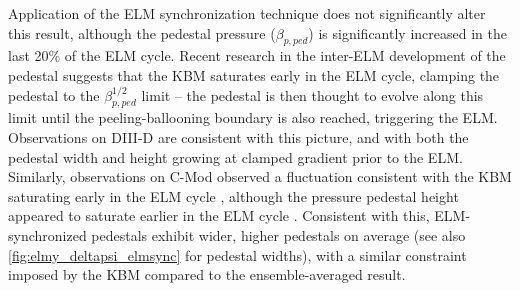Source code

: \begin{figure}[t]
 \pushtooutside
\end{figure}

Application of the ELM synchronization technique does not significantly alter this result, although the pedestal pressure (\ie $\beta_{p,ped}$) is significantly increased in the last 20\% of the ELM cycle.  Recent research in the inter-ELM development of the pedestal suggests that the KBM saturates early in the ELM cycle, clamping the pedestal to the $\beta_{p,ped}^{1/2}$ limit -- the pedestal is then thought to evolve along this limit until the peeling-ballooning boundary is also reached, triggering the ELM.  Observations on DIII-D \cite{Snyder2012} are consistent with this picture, and with both the pedestal width and height growing at clamped gradient prior to the ELM.  Similarly, observations on C-Mod observed a fluctuation consistent with the KBM saturating early in the ELM cycle \cite{Diallo2014}, although the pressure pedestal height appeared to saturate earlier in the ELM cycle \cite{Hughes2013}.  Consistent with this, ELM-synchronized pedestals exhibit wider, higher pedestals on average (see also \cref{fig:elmy_deltapsi_elmsync} for pedestal widths), with a similar constraint imposed by the KBM compared to the ensemble-averaged result.  

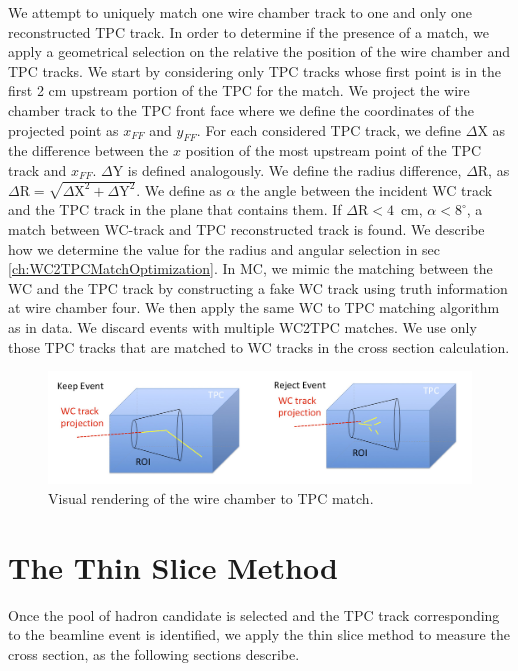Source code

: We attempt to uniquely match one wire chamber track to one and only one reconstructed TPC track. 
In order to determine if the presence of a match, we apply a geometrical selection on the relative the position of the wire chamber and TPC tracks. 
We start by considering only TPC tracks whose first point is in the first 2 cm upstream portion of the TPC for the match.  We project the wire chamber track to the TPC front face where we define the coordinates of the projected point as  $x_{FF}$ and $y_{FF}$.  For each considered TPC track, we define $\Delta$X as the difference between the $x$ position of the most upstream point of the TPC track and $x_{FF}$.  $\Delta$Y is defined analogously. We define the radius difference, $\Delta$R, as $ \Delta \text{R} =  \sqrt{ \Delta \text{X}^2 +  \Delta \text{Y}^2}  $. We define  as $\alpha$ the angle between the incident WC track and the TPC track in the plane that contains them.  If  $\Delta \text{R} < 4 $~cm, $\alpha < 8^\circ $,  a match between WC-track and TPC reconstructed track is found. We describe  how we determine the value for the radius and angular selection in sec \ref{ch:WC2TPCMatchOptimization}.
In MC, we mimic the matching between the WC and the TPC track by constructing a fake WC track using truth information at wire chamber four. We then apply the same WC to TPC matching algorithm as in data. 
We discard events with multiple WC2TPC matches. We use only those TPC tracks that are matched to WC tracks in the cross section calculation.

\begin{figure}
  \centering  
\includegraphics[width=\textwidth]{Chapter-4/Images/Shower.png}
\caption{Visual rendering of the wire chamber to TPC match.}
\label{fig:showerFilt}
\end{figure}

\section{The Thin Slice Method}\label{ch:ThinSliceMethod}
Once the pool of hadron candidate is selected and the TPC track corresponding to the beamline event is identified, we apply the thin slice method to measure the cross section, as the following sections describe.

####################

Your instructions: Wherever the word "figure" shows up in the material, copy the line it is on.

Exercise response:
: \begin{figure}[t]
\end{figure}
\begin{figure}
\end{figure}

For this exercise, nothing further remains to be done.